The monkey returned from his vet visit today with an almost entirely clean bill of health. He’s been stitched up, had a little portion of his tail amputated, and looks like a real live animal! Thanks to everyone for their concern for Trino’s well-being! He still looks a bit like Gollum, but he’s doing really well. I’ve had a rough couple of days physically. Yesterday I was closing our radio telemeter and got my pinky stuck in it and managed to pierce my fingernail with the corner… so that hurts. This morning I got stung by a wasp before we even saw the monkeys, I fell into a whole, and I got a minimum of 8 fire ant stings. I still haven’t been eaten by a jaguar, stampeded by peccaries, knocked off of an embankment, or caught in a tree fall, though – so there’s something to look forward to.
So I’m all settled in at CICRA. As of tomorrow, I will have been here for three whole weeks. Time enough for me to have established a basic daily routine, which, since it’s in the Amazon, is perhaps exciting enough to merit a blog post.
My day begins at 4:00, when my first (of three) alarm goes off. Depending on my mood, I either spring out of bed to get dressed, or I doze until my second alarm at 4:15 and my third at 4:30. I’ve been getting up between 4 and 4:15 so I have enough time to get dressed and eat something sort of substantial before heading out. By 4:30, I’ve walked down to the Commodore (the dining room) and am getting myself a nice helping of an oatmeal concoction affectionately known as monkey poo – raw oats, powdered milk, sugar, cocoa powder, and some hot water. Our lunches are in Tupperware waiting for us in the giant refrigerator, so we grab those, a spoon, and a few packs of cookies and saltines. For the first two weeks, the cookies were these orange squares that said, “Galletas con sabor de naranja” (orange flavored cookies). I don’t think I’ll ever be able to taste anything artificially orange flavored again without thinking of the Amazon. More recently, we’ve had chocolate flavored galletas, and also vanilla and strawberry wafers.
Generally, I’m back in the lab getting ready to head out between 4:45 and 5. I need to collect things like the GPS, the data book, a compass, flagging tape, the radio telemeter, and the dry bag. Plus apply DEET. We usually leave for the field between 5 and 5:15 so we can get to the tree the monkeys fell asleep in the night before. If we don’t know exactly where they went to sleep, we can use the radio telemeter to trace them because one member of the group has been radio collared. Generally, though, they wake up sometime between 5:30 and 6, and as soon as we see them pop out of their sleeping tree, we begin recording data. We take scans of behavior of all members of the group every 10 minutes, and there is a constant focal being recorded about the twins – what they’re doing, who they’re interacting with, who’s carrying them, things like that. Plus we record some additional data on specific things like mating, fights, and scent marking.

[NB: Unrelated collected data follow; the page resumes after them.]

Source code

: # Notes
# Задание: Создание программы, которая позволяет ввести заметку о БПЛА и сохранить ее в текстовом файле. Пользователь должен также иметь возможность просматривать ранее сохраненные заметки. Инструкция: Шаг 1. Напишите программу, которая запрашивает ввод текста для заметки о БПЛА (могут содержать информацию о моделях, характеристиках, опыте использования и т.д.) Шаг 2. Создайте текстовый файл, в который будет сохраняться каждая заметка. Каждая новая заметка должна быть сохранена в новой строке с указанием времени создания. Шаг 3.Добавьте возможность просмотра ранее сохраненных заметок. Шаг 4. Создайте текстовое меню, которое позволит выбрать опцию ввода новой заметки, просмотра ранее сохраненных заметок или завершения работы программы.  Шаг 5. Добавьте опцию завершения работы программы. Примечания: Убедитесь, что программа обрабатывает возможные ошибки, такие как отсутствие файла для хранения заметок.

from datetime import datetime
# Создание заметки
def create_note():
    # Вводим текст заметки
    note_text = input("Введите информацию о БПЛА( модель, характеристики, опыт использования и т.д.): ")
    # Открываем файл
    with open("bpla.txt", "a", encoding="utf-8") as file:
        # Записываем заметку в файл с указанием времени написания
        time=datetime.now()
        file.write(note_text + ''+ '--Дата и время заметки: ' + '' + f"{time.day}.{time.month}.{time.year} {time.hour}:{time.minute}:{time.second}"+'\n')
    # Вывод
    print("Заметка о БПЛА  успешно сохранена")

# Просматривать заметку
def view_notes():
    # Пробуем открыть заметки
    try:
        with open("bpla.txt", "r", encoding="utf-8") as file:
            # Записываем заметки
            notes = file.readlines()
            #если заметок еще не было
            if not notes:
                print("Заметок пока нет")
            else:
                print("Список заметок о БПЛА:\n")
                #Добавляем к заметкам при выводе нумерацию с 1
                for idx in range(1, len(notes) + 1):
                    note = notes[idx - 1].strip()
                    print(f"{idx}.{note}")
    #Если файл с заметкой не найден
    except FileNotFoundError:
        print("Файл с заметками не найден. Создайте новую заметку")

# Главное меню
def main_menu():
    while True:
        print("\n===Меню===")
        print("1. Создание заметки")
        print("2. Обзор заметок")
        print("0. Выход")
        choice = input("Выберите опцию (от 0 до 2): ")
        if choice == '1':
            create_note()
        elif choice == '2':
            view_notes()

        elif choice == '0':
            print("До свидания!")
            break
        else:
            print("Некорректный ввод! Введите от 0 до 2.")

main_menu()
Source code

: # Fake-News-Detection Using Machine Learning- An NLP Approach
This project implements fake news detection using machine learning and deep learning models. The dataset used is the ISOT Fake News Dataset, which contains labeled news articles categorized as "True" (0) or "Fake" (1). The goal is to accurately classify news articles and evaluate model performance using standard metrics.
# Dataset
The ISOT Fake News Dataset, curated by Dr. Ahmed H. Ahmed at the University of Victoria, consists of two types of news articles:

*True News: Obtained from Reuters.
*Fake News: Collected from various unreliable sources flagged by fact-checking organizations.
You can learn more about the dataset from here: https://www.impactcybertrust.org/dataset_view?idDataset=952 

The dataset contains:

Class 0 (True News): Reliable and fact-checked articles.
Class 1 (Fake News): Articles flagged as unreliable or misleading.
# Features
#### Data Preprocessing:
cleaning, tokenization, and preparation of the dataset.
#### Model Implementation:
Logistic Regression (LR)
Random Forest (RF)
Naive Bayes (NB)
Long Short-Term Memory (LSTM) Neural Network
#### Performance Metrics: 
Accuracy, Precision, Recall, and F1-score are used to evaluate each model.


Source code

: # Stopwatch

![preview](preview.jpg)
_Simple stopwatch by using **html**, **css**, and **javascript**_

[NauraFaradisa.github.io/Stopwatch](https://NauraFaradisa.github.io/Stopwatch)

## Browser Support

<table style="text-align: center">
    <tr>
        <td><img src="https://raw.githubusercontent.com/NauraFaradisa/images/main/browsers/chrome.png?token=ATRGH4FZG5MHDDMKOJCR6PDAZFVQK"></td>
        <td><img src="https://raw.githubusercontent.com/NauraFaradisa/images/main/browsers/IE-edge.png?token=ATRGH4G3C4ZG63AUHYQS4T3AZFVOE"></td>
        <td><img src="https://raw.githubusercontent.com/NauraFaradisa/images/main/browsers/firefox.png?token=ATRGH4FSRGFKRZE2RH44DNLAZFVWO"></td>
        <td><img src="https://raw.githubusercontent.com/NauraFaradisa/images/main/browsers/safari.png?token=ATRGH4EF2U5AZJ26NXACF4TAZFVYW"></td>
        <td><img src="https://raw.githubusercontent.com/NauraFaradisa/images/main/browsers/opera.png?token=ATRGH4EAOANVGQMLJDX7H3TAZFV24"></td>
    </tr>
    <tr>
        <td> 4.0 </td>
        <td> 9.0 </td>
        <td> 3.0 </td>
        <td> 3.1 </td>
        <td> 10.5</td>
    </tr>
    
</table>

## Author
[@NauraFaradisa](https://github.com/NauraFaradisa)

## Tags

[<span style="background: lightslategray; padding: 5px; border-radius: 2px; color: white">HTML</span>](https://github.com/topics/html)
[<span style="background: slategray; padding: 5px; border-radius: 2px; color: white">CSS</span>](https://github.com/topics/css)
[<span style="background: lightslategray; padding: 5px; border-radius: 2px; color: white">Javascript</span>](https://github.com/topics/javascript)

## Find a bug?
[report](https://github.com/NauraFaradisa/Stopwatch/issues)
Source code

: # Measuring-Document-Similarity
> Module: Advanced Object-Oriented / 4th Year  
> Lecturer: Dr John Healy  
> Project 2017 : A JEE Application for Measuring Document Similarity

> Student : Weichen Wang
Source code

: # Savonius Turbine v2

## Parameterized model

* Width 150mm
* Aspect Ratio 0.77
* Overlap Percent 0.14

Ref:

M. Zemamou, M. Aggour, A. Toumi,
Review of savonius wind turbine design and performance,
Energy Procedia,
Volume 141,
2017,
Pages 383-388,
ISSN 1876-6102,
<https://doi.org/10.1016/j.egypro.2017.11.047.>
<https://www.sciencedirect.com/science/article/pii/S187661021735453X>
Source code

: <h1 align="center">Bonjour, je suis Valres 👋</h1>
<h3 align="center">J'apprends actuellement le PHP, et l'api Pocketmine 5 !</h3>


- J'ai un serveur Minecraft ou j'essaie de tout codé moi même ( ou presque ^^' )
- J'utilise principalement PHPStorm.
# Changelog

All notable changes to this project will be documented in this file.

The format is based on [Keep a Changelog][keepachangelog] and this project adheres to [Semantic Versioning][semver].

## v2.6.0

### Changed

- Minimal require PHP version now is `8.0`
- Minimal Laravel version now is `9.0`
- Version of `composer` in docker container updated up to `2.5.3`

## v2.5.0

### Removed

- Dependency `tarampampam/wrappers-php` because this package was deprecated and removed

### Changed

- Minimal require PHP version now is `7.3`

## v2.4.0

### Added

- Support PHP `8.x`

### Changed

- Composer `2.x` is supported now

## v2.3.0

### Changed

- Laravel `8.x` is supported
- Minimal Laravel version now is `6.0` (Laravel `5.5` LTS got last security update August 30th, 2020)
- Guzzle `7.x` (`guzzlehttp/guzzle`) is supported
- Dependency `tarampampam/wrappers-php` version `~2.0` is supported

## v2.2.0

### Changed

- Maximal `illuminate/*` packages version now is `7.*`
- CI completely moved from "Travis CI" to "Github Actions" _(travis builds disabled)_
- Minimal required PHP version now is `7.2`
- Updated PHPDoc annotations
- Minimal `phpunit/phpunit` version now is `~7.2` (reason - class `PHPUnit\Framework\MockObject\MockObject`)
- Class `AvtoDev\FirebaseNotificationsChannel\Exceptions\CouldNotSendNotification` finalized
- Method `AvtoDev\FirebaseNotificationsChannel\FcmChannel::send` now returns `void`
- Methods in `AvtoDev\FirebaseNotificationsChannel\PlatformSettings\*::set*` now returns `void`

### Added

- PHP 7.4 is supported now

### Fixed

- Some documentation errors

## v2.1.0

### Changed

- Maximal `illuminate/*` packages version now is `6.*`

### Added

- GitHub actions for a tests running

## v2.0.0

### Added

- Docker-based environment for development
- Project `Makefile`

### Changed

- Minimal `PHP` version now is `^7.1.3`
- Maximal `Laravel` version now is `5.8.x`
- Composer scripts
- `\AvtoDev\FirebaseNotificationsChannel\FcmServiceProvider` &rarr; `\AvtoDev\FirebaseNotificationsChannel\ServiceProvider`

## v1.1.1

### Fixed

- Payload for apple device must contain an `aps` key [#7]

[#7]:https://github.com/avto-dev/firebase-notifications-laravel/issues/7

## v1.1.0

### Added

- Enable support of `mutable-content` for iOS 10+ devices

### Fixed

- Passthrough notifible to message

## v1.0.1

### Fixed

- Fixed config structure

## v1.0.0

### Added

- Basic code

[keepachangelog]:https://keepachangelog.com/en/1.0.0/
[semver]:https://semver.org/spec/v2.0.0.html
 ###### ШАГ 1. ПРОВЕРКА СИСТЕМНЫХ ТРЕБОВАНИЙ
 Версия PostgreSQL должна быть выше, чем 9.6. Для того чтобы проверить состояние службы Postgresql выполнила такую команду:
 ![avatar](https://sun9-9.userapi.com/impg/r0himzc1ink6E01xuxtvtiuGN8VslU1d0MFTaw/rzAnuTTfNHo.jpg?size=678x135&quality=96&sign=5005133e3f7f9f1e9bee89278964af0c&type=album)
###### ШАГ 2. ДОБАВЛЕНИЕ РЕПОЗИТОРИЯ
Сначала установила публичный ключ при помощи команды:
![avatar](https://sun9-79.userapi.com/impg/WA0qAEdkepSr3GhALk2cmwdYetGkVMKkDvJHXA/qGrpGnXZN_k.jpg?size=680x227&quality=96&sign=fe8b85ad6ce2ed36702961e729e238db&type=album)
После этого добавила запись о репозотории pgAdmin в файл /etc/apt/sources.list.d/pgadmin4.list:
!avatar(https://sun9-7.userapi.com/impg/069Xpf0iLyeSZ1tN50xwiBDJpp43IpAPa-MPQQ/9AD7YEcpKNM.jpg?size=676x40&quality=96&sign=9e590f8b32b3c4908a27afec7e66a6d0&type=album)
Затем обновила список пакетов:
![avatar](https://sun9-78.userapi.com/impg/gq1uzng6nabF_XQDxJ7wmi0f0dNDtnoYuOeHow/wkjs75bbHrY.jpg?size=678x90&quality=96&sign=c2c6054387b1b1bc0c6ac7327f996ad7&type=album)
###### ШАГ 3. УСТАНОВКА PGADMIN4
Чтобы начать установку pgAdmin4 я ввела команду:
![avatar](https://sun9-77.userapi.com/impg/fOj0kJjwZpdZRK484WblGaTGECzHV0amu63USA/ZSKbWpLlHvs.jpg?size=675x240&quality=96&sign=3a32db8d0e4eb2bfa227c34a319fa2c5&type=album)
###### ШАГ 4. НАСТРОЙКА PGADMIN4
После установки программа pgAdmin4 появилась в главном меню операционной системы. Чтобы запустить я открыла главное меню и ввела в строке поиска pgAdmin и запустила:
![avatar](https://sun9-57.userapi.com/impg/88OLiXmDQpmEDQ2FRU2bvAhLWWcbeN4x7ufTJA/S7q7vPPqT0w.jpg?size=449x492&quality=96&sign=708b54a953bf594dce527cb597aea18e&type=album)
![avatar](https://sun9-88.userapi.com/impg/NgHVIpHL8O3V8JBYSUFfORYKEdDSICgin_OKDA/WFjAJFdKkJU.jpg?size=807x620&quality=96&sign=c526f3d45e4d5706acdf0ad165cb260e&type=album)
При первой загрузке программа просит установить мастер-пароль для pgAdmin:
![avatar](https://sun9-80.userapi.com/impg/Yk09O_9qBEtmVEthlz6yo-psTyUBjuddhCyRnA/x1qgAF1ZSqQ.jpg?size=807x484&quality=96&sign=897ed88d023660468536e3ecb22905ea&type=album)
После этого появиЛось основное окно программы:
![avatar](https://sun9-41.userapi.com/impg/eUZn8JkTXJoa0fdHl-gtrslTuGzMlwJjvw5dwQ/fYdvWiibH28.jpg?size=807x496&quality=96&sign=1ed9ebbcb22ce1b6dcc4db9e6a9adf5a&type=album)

Following the monkeys generally consists of short bursts of stressful running after them or pushing through bamboo, followed by longer periods of sitting in the same place while they forage or rest. Recently, they’ve been spending ridiculously long amounts of time in brambles where they are entirely out of sight. Then they take 20 minutes or so to travel to a different bramble, eat a little on the way, and then spend another hour or two out of sight. Between 8 or 9, I usually am hungry and need a little more energy, so eat a pack of crackers. Lunchtime comes around 11 between scans, or sometimes we take 15 minutes apart from the monkeys to eat with all our attention. We usually get rice and either the previous night’s dinner, or lentils. The time between about 11 and 1 is when I personally have the hardest time keeping on top of things. It gets really warm and sunny, and I’ve just eaten a big meal, and kind of just want to take a nap. Plus we’ve been awake and working for 6 or 7 hours, and have another 5 or 6 to go … that’s a long period. I usually end up eating another pack of cookies around 12:30 in a vain attempt to become energetic again. The afternoon continues much the same way until about 3:30, when they make a mad rush to a feeding tree, and then an even madder rush to their sleeping site. They’re generally asleep between 4:30 and 5 – the latest I’ve seen so far was 5:30, the earliest just before 3.
After they go to sleep, we hang out a little while longer to make sure they’re actually going to bed and not just foraging some more, and then head back to camp. The first order of business is to shower – get rid of the day’s dirt, fire ant stings, and sweat. I generally do data entry and some internet things between when I get back and dinner (at 6:30). After dinner, it’s more internet and transcribing focals. I try to get back to my cabin between 8 and 9, and then read a chapter or two on my Kindle. I just finished Little Women and Things Fall Apart – my current books are Hitchhiker’s Guide to the Galaxy and Anne of Green Gables. And then … I go to sleep, to the sounds of night monkeys and insects and birds and bats and wind and the rainforest!